» **Task to complete**: Find every line below with the string "equipo" and pick it out.

» **Extracted data**:
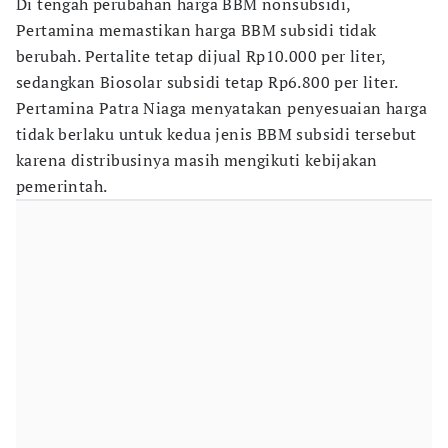
Di tengah perubahan harga BBM nonsubsidi,
Pertamina memastikan harga BBM subsidi tidak
berubah. Pertalite tetap dijual Rp10.000 per liter,
sedangkan Biosolar subsidi tetap Rp6.800 per liter.
Pertamina Patra Niaga menyatakan penyesuaian harga
tidak berlaku untuk kedua jenis BBM subsidi tersebut
karena distribusinya masih mengikuti kebijakan
pemerintah.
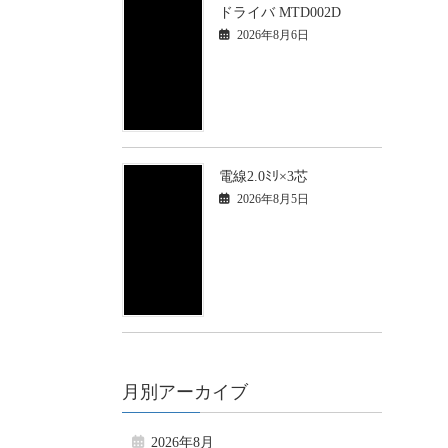
ドライバ MTD002D
2026年8月6日
電線2.0ﾐﾘ×3芯
2026年8月5日
月別アーカイブ
2026年8月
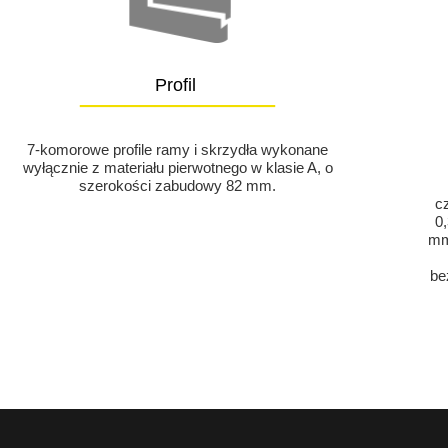
Profil
_____________
7-komorowe profile ramy i skrzydła wykonane
wyłącznie z materiału pierwotnego w klasie A, o
szerokości zabudowy 82 mm.
c
0
mm
be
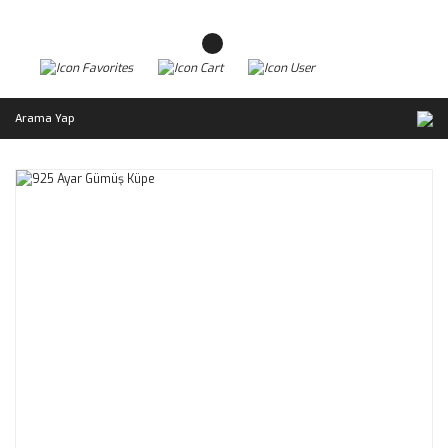
Arama Yap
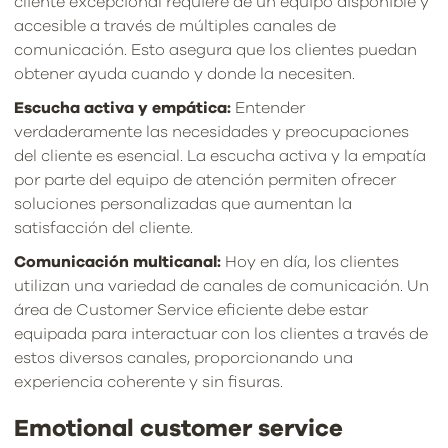
cliente excepcional requiere de un equipo disponible y
accesible a través de múltiples canales de
comunicación. Esto asegura que los clientes puedan
obtener ayuda cuando y donde la necesiten.
Escucha activa y empática:
Entender
verdaderamente las necesidades y preocupaciones
del cliente es esencial. La escucha activa y la empatía
por parte del equipo de atención permiten ofrecer
soluciones personalizadas que aumentan la
satisfacción del cliente.
Comunicación multicanal:
Hoy en día, los clientes
utilizan una variedad de canales de comunicación. Un
área de Customer Service eficiente debe estar
equipada para interactuar con los clientes a través de
estos diversos canales, proporcionando una
experiencia coherente y sin fisuras.
Emotional customer service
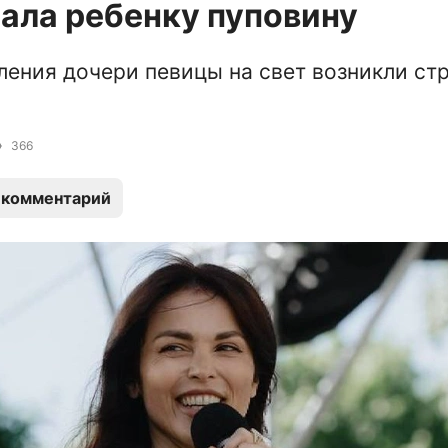
ала ребенку пуповину
ления дочери певицы на свет возникли ст
366
 комментарий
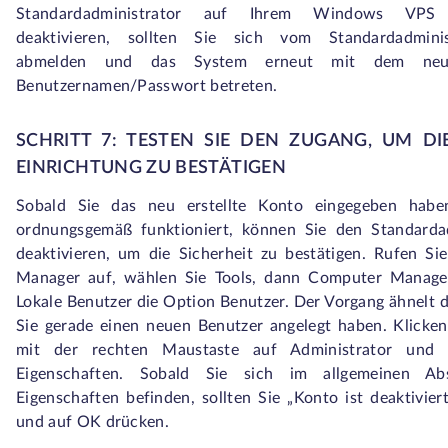
Standardadministrator auf Ihrem Windows VPS v
deaktivieren, sollten Sie sich vom Standardadminis
abmelden und das System erneut mit dem neu 
Benutzernamen/Passwort betreten.
SCHRITT 7: TESTEN SIE DEN ZUGANG, UM DI
EINRICHTUNG ZU BESTÄTIGEN
Sobald Sie das neu erstellte Konto eingegeben habe
ordnungsgemäß funktioniert, können Sie den Standardad
deaktivieren, um die Sicherheit zu bestätigen. Rufen Si
Manager auf, wählen Sie Tools, dann Computer Manage
Lokale Benutzer die Option Benutzer. Der Vorgang ähnelt 
Sie gerade einen neuen Benutzer angelegt haben. Klicken
mit der rechten Maustaste auf Administrator und 
Eigenschaften. Sobald Sie sich im allgemeinen Ab
Eigenschaften befinden, sollten Sie „Konto ist deaktivier
und auf OK drücken.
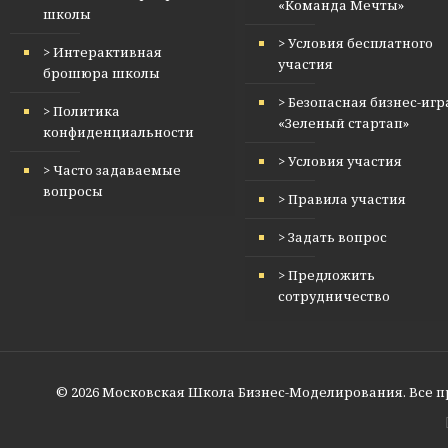
«Команда Мечты»
школы
> Условия бесплатного
> Интерактивная
участия
брошюра школы
> Безопасная бизнес-игр
> Политика
«Зеленый стартап»
конфиденциальности
> Условия участия
> Часто задаваемые
вопросы
> Правила участия
> Задать вопрос
> Предложить
сотрудничество
© 2026 Московская Школа Бизнес-Моделирования. Все 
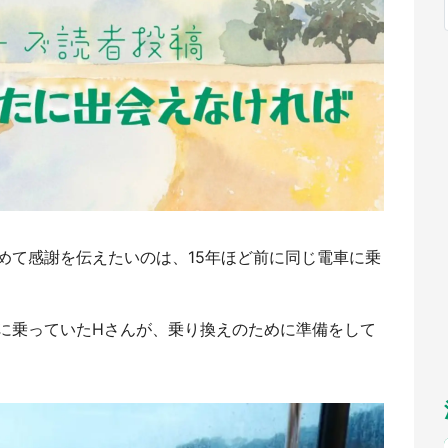
福岡
佐賀
長崎
熊本
～10／26】
九州
／1～31】
もっとみる
選択
めて感謝を伝えたいのは、15年ほど前に同じ電車に乗
に乗っていたHさんが、乗り換えのために準備をして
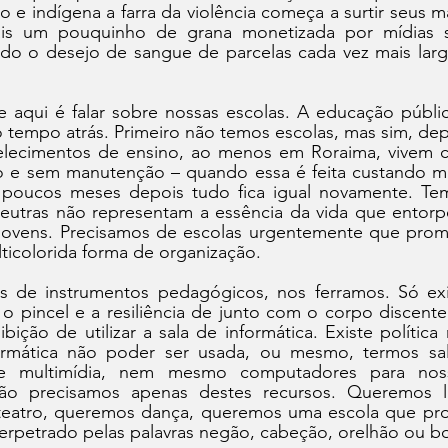
 e indígena a farra da violência começa a surtir seus m
ais um pouquinho de grana monetizada por mídias soc
 o desejo de sangue de parcelas cada vez mais larg
 aqui é falar sobre nossas escolas. A educação pública
tempo atrás. Primeiro não temos escolas, mas sim, depó
elecimentos de ensino, ao menos em Roraima, vivem c
 e sem manutenção – quando essa é feita custando mil
e poucos meses depois tudo fica igual novamente. Te
 neutras não representam a essência da vida que entorp
e jovens. Precisamos de escolas urgentemente que prom
icolorida forma de organização.
s de instrumentos pedagógicos, nos ferramos. Só exis
 o pincel e a resiliência de junto com o corpo discente c
ição de utilizar a sala de informática. Existe política
ormática não poder ser usada, ou mesmo, termos sal
e multimídia, nem mesmo computadores para noss
não precisamos apenas destes recursos. Queremos li
eatro, queremos dança, queremos uma escola que pro
rpetrado pelas palavras negão, cabeção, orelhão ou bo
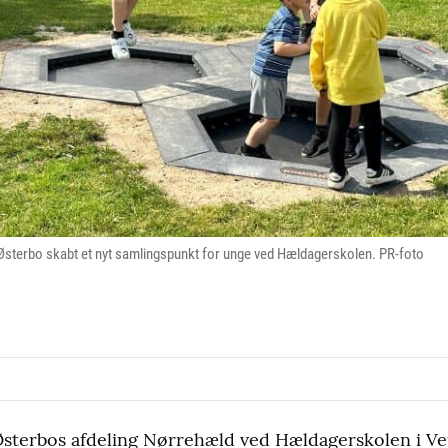
sterbo skabt et nyt samlingspunkt for unge ved Hældagerskolen. PR-foto
Østerbos afdeling Nørrehæld ved Hældagerskolen i Ve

» **Completed exercise**:
cliente excepcional requiere de un equipo disponible y
por parte del equipo de atención permiten ofrecer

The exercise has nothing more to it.